Would you please copy every line below that includes the string "Sexual"?

GIVEN RECORDS |
######
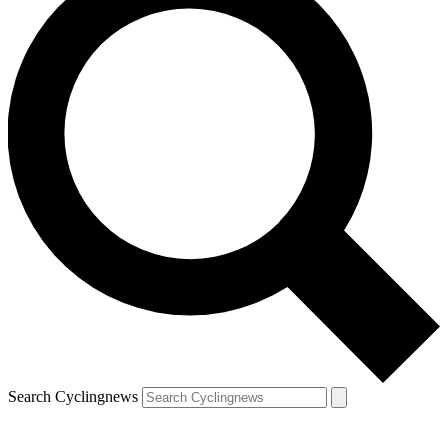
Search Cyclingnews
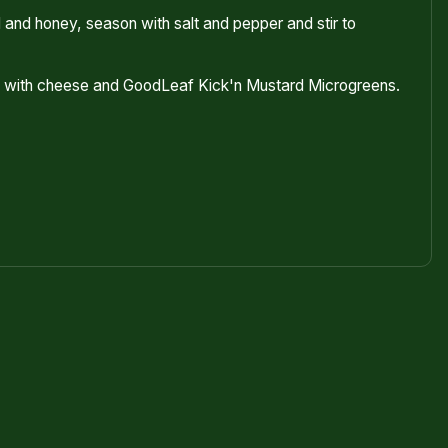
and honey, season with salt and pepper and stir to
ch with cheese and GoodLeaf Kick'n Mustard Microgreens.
######
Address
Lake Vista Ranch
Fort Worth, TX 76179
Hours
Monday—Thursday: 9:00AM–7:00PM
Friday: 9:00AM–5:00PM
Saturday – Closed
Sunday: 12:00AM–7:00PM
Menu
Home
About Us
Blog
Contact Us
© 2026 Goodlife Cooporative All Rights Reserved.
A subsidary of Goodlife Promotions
######
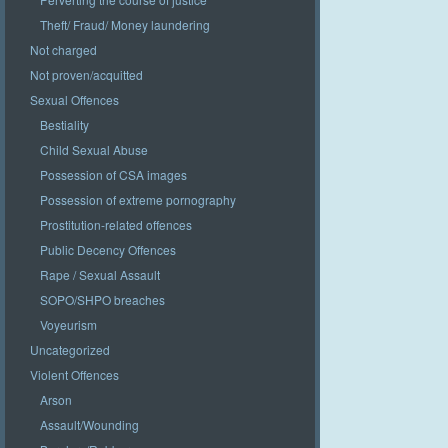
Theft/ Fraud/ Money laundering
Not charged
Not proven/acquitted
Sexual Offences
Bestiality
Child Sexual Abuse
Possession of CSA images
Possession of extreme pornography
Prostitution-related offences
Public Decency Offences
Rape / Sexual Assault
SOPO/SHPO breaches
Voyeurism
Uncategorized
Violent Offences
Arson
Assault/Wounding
######
REPLY |
Sexual Offences
Child Sexual Abuse
Rape / Sexual Assault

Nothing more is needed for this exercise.